For the launch of the Legoland hotel, we ran a campaign at the start of the season on Facebook. We had a team of people on site with iPads for the Star Wars weekend event and everyone registering at the hotel that weekend was offered a radio-frequency identification (RFID) chip linked to the Facebook account. They could then tour the park, checking in at various attractions or having their photo with Chewbacca instantly posted to their wall.
It was a sample group of only 500 people that weekend but the amplification was such that it spread across tens of thousands of mentions and views. It’s something we think is really worth looking into on a bigger basis in the future. But whatever activity we create has to work on many levels from toddlers to teens.
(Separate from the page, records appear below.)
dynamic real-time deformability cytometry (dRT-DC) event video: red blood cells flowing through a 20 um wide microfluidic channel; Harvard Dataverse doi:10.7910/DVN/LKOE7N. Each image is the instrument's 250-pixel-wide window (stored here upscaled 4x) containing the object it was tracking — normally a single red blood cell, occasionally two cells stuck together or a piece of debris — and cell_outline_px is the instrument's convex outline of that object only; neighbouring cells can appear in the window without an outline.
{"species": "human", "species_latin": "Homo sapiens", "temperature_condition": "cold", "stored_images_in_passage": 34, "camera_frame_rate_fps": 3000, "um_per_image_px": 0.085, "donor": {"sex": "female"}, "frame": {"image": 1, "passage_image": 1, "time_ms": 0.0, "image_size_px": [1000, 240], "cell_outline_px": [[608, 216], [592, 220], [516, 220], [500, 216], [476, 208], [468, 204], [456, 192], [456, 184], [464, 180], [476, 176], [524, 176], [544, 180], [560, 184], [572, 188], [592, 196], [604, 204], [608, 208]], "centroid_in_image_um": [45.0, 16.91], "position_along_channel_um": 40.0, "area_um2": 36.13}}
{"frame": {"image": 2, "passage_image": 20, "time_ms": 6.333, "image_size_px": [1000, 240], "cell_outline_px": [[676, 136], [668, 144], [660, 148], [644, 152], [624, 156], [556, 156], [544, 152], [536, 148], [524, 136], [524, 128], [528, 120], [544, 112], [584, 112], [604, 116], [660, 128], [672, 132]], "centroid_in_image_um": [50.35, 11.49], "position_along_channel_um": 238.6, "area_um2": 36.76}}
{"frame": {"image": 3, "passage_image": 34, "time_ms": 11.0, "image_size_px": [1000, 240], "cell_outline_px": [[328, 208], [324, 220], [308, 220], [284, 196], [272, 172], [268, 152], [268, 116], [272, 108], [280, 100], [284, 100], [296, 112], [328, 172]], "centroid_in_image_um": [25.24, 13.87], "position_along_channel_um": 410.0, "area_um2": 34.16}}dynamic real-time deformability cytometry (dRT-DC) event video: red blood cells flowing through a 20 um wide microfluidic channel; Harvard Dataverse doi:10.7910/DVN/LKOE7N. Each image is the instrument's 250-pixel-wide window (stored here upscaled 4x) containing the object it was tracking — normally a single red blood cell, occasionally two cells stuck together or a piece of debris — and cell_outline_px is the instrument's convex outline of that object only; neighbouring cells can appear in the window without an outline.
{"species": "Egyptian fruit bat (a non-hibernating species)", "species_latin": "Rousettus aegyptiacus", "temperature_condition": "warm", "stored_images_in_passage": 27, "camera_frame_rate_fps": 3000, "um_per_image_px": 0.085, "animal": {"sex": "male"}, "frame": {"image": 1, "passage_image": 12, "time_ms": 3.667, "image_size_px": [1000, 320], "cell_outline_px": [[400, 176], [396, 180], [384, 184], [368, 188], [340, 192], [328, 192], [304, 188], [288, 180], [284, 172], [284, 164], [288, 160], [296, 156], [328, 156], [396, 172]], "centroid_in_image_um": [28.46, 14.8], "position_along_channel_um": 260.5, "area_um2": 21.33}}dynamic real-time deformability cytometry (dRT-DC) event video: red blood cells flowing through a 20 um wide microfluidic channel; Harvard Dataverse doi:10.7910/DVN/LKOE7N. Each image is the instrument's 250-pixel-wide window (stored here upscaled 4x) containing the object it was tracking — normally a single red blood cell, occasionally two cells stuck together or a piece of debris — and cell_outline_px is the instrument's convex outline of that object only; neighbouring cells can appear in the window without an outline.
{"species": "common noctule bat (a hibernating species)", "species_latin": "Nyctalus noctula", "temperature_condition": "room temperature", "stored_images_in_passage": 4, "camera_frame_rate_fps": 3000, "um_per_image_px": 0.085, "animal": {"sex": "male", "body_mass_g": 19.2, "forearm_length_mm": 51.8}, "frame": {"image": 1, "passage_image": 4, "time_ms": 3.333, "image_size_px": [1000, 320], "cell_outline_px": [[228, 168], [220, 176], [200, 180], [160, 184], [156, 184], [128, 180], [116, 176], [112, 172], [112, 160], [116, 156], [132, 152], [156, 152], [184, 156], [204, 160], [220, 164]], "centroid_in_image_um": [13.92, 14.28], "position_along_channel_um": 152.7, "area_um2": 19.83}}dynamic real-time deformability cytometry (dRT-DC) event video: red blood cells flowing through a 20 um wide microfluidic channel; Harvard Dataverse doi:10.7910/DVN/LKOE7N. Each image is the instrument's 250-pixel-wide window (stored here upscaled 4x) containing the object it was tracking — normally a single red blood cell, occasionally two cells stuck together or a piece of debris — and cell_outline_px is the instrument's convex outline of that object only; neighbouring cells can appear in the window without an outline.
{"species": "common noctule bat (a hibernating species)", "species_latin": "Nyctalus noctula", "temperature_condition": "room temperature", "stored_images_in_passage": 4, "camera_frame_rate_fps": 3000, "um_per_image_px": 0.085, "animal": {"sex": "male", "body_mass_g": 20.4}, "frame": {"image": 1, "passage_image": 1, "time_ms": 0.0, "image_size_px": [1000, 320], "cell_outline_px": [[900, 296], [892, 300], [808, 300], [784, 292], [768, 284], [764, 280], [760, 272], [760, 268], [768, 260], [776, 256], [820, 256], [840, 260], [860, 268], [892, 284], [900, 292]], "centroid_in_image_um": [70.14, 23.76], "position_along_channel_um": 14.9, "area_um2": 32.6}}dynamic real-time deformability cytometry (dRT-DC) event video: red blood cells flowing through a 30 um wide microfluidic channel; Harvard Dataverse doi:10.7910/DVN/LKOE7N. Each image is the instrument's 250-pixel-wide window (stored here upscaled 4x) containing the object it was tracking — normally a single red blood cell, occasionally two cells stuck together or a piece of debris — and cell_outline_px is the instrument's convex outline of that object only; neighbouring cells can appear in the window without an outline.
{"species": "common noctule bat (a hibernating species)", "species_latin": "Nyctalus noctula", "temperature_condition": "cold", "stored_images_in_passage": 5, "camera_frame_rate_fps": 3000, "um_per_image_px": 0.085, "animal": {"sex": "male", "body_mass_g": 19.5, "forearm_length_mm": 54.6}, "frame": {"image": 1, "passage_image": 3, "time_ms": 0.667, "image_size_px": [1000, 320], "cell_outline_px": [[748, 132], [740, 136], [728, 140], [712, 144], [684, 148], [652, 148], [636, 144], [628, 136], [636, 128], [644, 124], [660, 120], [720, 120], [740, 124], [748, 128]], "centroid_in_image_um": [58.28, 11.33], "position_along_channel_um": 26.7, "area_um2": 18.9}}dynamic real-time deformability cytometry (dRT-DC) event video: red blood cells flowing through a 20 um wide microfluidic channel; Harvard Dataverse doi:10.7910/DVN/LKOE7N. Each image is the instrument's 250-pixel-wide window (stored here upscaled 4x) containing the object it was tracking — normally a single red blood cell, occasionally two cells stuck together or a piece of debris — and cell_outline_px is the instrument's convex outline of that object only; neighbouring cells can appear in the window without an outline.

The Entertainer (toy retailer)
A lot of buying decisions are made on what the brand’s exposure will be in terms of TV advertising. Cool is good but very rarely will something take off without any massive TV campaign within the toy arena. Kids are driven by what they’re told to buy. Peer influence is huge when it comes to getting critical mass.
Toys rarely reinvent the wheel. The current craze with Moshi Monsters and the swappable plastic figurines takes you back to the days of football stickers. But the sharing element is very important and the sea change here has been the influence of the website. Prior to Moshi Monsters, there wasn’t a website that drove a brand. It wouldn’t have happened five years ago. Gogos may not have had the web presence but achieved desirability by seeding within the market, giving them away to select kids to create exclusivity then teasing on magazine covermounts. But again this wouldn’t happen without a TV campaign.
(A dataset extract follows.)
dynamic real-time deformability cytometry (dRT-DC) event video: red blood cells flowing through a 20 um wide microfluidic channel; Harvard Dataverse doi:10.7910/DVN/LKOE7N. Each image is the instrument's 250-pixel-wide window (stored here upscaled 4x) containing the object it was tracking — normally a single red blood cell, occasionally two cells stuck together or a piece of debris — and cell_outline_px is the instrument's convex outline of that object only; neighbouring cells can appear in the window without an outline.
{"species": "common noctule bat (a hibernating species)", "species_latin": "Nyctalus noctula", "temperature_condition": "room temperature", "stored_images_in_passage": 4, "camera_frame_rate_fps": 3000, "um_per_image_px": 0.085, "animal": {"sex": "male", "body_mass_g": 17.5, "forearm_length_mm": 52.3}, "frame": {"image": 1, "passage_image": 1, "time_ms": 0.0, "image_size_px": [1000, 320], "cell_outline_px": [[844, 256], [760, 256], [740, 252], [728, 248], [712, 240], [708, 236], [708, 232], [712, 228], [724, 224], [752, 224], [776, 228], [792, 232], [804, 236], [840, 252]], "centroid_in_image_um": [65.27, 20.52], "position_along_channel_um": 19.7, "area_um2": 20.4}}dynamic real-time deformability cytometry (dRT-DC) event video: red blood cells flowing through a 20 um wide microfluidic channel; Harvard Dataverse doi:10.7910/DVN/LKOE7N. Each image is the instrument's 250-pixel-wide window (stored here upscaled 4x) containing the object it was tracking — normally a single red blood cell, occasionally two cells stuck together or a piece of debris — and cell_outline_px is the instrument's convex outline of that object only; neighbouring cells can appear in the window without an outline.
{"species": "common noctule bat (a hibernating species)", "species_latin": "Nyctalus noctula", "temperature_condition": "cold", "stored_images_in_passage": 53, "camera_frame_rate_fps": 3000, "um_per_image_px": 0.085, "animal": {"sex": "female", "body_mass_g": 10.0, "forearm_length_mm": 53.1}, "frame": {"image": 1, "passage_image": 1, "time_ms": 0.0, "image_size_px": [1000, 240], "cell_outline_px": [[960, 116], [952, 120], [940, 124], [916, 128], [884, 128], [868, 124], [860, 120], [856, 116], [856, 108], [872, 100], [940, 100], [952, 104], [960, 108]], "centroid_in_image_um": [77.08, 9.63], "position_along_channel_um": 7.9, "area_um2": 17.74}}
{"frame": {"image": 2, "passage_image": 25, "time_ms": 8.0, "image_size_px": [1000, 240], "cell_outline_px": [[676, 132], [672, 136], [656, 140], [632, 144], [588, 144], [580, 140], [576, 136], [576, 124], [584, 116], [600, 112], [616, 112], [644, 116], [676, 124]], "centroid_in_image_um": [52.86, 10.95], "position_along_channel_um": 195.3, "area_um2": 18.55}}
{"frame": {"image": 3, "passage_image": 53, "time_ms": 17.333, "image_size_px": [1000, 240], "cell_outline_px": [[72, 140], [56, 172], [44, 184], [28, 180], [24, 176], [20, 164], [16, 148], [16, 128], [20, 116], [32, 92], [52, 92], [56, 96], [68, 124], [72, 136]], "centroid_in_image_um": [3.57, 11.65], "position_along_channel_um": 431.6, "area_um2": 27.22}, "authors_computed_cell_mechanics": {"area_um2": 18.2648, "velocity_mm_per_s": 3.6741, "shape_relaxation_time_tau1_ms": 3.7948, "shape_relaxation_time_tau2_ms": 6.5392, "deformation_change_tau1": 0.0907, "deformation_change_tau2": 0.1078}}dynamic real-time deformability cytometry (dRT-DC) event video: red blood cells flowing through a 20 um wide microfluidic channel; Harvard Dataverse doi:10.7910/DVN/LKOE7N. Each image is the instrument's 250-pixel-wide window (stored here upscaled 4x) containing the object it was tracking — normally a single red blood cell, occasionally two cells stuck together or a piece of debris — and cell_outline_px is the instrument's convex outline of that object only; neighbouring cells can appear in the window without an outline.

The sharing element is very important and where Moshi has succeeded is in providing kids with a safe online environment where they can interact. Kids play games against one another and share what they’ve achieved. That extension of bragging rights is so important in the playground.
Chief marketing and commercial officer
Mind Candy (Moshi Monsters)
With Moshi Monsters, we aimed to design a unique, sleek, humorous but most importantly fun and social brand experience. Similar to the way Pixar approaches its movie franchises, our ethos is to create fun and compelling content that appeals to boys, girls and parents. We are careful to not patronise our audience, so we develop edgy and aspirational content that is both clever and intertwined with a story to build a living, breathing brand that grows with our audiences around the world.
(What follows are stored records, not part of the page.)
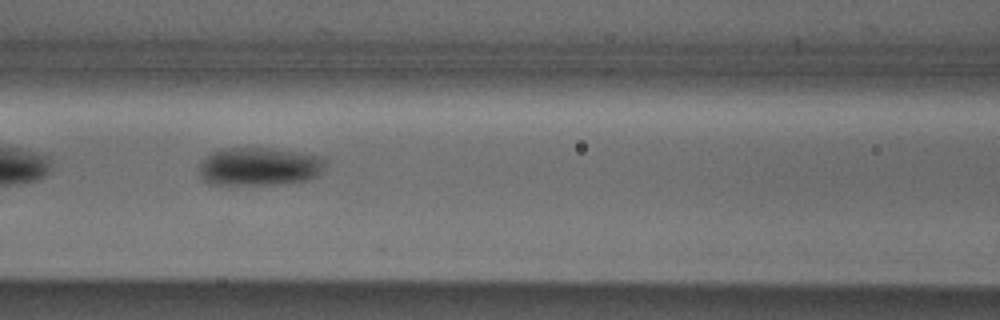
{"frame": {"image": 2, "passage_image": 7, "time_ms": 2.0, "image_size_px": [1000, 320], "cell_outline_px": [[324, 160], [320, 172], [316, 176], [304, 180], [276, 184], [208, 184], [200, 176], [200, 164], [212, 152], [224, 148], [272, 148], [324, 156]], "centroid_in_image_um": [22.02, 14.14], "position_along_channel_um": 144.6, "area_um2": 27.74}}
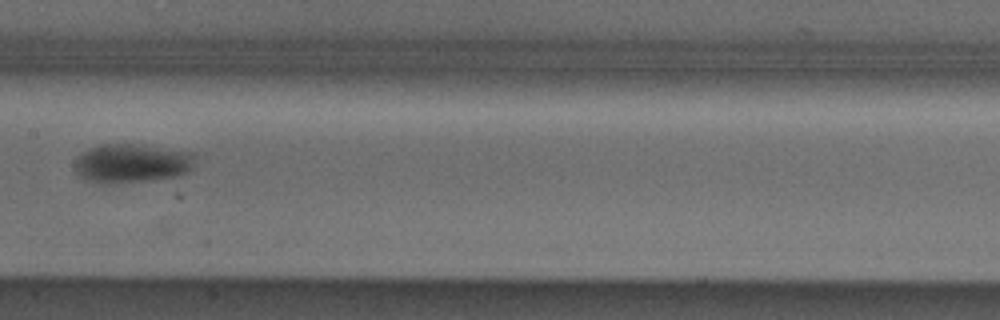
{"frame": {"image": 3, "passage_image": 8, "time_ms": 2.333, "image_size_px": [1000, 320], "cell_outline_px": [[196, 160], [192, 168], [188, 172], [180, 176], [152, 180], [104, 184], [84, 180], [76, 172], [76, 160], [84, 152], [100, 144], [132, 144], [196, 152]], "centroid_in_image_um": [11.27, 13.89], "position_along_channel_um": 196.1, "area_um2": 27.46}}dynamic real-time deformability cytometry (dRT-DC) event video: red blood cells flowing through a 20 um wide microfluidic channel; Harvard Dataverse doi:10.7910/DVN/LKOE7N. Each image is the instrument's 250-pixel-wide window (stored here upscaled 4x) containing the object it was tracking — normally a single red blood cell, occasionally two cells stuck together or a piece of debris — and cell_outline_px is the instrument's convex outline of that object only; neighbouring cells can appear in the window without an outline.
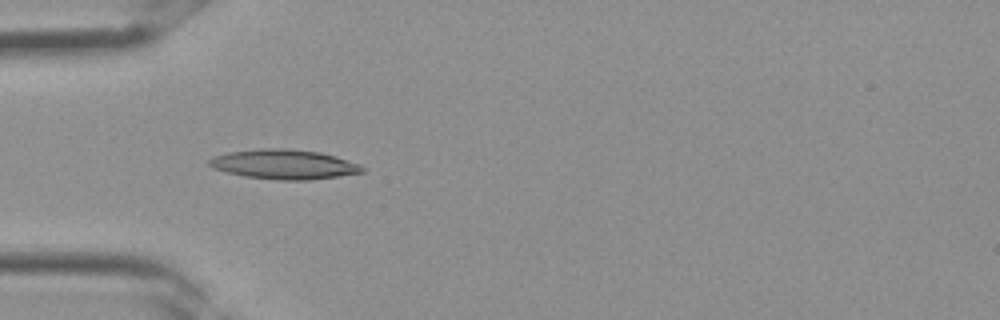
{"species": "Egyptian fruit bat (a non-hibernating species)", "species_latin": "Rousettus aegyptiacus", "temperature_condition": "room temperature", "stored_images_in_passage": 3, "camera_frame_rate_fps": 3000, "um_per_image_px": 0.085, "frame": {"image": 1, "passage_image": 3, "time_ms": 0.667, "image_size_px": [1000, 320], "cell_outline_px": [[364, 172], [308, 180], [280, 180], [244, 176], [212, 168], [208, 164], [208, 160], [212, 156], [228, 152], [260, 148], [288, 148], [320, 152], [336, 156], [360, 164], [364, 168]], "centroid_in_image_um": [24.12, 13.95], "position_along_channel_um": 60.9, "area_um2": 26.47}}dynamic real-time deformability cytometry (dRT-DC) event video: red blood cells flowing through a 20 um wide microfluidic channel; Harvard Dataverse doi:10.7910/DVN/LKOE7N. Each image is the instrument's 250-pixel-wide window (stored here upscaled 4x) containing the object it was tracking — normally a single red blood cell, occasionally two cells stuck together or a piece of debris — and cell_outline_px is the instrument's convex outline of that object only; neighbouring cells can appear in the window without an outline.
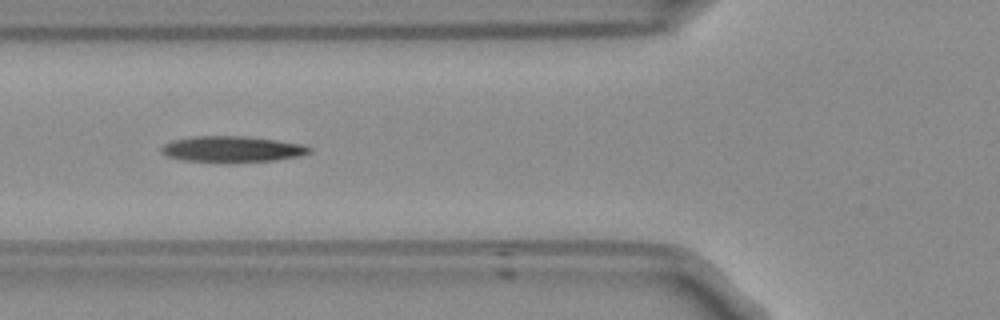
{"species": "Egyptian fruit bat (a non-hibernating species)", "species_latin": "Rousettus aegyptiacus", "temperature_condition": "room temperature", "stored_images_in_passage": 43, "segment_of_instrument_passage": [1, 2], "camera_frame_rate_fps": 3000, "um_per_image_px": 0.085, "frame": {"image": 1, "passage_image": 8, "time_ms": 2.333, "image_size_px": [1000, 320], "cell_outline_px": [[312, 152], [300, 156], [272, 160], [228, 164], [180, 160], [168, 156], [160, 152], [160, 148], [164, 144], [172, 140], [192, 136], [244, 136], [276, 140], [304, 144], [312, 148]], "centroid_in_image_um": [19.71, 12.7], "position_along_channel_um": 106.1, "area_um2": 23.06}}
Due to the social nature of the Moshi Monsters online game, we have a proactive, ongoing dialogue with the game’s 65 million-plus registered users, who give us daily feedback on the continuing development of the game and brand. Using the virtual world as the digital heartbeat of the brand allows us to develop the game and all connected extensions of the Moshi brand with a unique vision and approach to ensure we are delivering content that we know resonates with our players around the world.
There’s no science in achieving “cool”. That said, there is a science in developing content that is fun, compelling and most importantly social. Harnessing the power of social behaviours means that good game content mixed with rich compelling story can become viral very easily. The virality of Moshi Monsters is something that has inspired children from around the world to play and engage with both the game and wider brand and we think this ensures the product has always remained both fresh and new.
We’ve grown the game exponentially over the past three years in more than 150 countries globally and still growing at a pace of one new user per second. A major driver of this incredible growth is agonising over the quality of the product and harnessing the virality through safe social features. It’s a careful balance between growth and saturation. We are careful not to over-saturate as your product can quickly become uncool.